ABOUT THIS TASK:
Transcribe the text lines of all the rows below without changing any character. Leave out the pictures and their placeholder lines.

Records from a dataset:
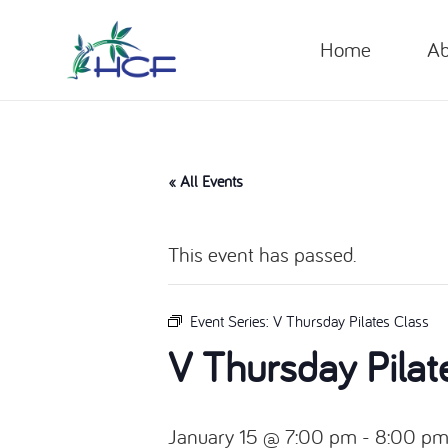
Home
Ab
« All Events
This event has passed.
Event Series:
V Thursday Pilates Class
V Thursday Pilat
January 15 @ 7:00 pm
-
8:00 p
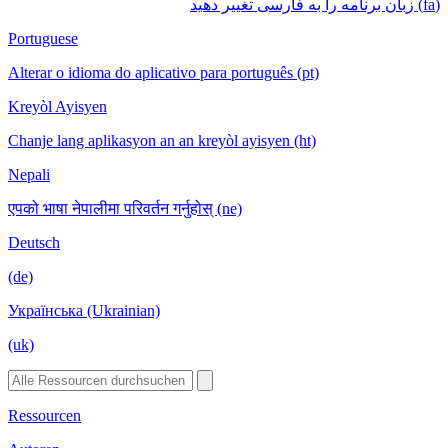
(fa) زبان برنامه را به فارسی تغییر دهید
Portuguese
Alterar o idioma do aplicativo para português (pt)
Kreyòl Ayisyen
Chanje lang aplikasyon an an kreyòl ayisyen (ht)
Nepali
एपको भाषा नेपालीमा परिवर्तन गर्नुहोस् (ne)
Deutsch
(de)
Українська (Ukrainian)
(uk)
Ressourcen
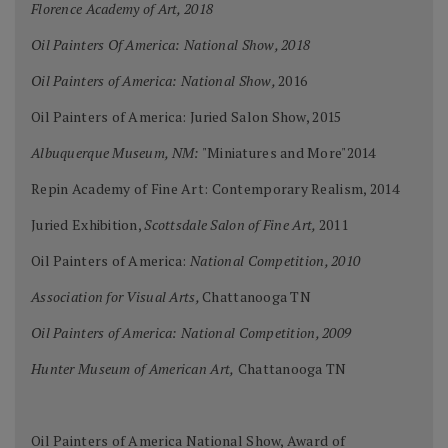
Florence Academy of Art, 2018
Oil Painters Of America: National Show, 2018
Oil Painters of America: National Show,
2016
Oil Painters of America: Juried Salon Show, 2015
Albuquerque Museum, NM:
"Miniatures and More"2014
Repin Academy of Fine Art: Contemporary Realism, 2014
Juried Exhibition,
Scottsdale Salon of Fine Art,
2011
Oil Painters of America:
National Competition, 2010
Association for Visual Arts,
Chattanooga TN
Oil Painters of America: National Competition, 2009
Hunter Museum of American Art,
Chattanooga TN
Oil Painters of America National Show, Award of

RESULT OF THE TASK:
Home
Ab
« All Events
This event has passed.
Event Series:
V Thursday Pilates Class
V Thursday Pilat
January 15 @ 7:00 pm
-
8:00 p
(fa) زبان برنامه را به فارسی تغییر دهید
Portuguese
Alterar o idioma do aplicativo para português (pt)
Kreyòl Ayisyen
Chanje lang aplikasyon an an kreyòl ayisyen (ht)
Nepali
एपको भाषा नेपालीमा परिवर्तन गर्नुहोस् (ne)
Deutsch
(de)
Українська (Ukrainian)
(uk)
Ressourcen
Florence Academy of Art, 2018
Oil Painters Of America: National Show, 2018
Oil Painters of America: National Show,
2016
Oil Painters of America: Juried Salon Show, 2015
Albuquerque Museum, NM:
"Miniatures and More"2014
Repin Academy of Fine Art: Contemporary Realism, 2014
Juried Exhibition,
Scottsdale Salon of Fine Art,
2011
Oil Painters of America:
National Competition, 2010
Association for Visual Arts,
Chattanooga TN
Oil Painters of America: National Competition, 2009
Hunter Museum of American Art,
Chattanooga TN
Oil Painters of America National Show, Award of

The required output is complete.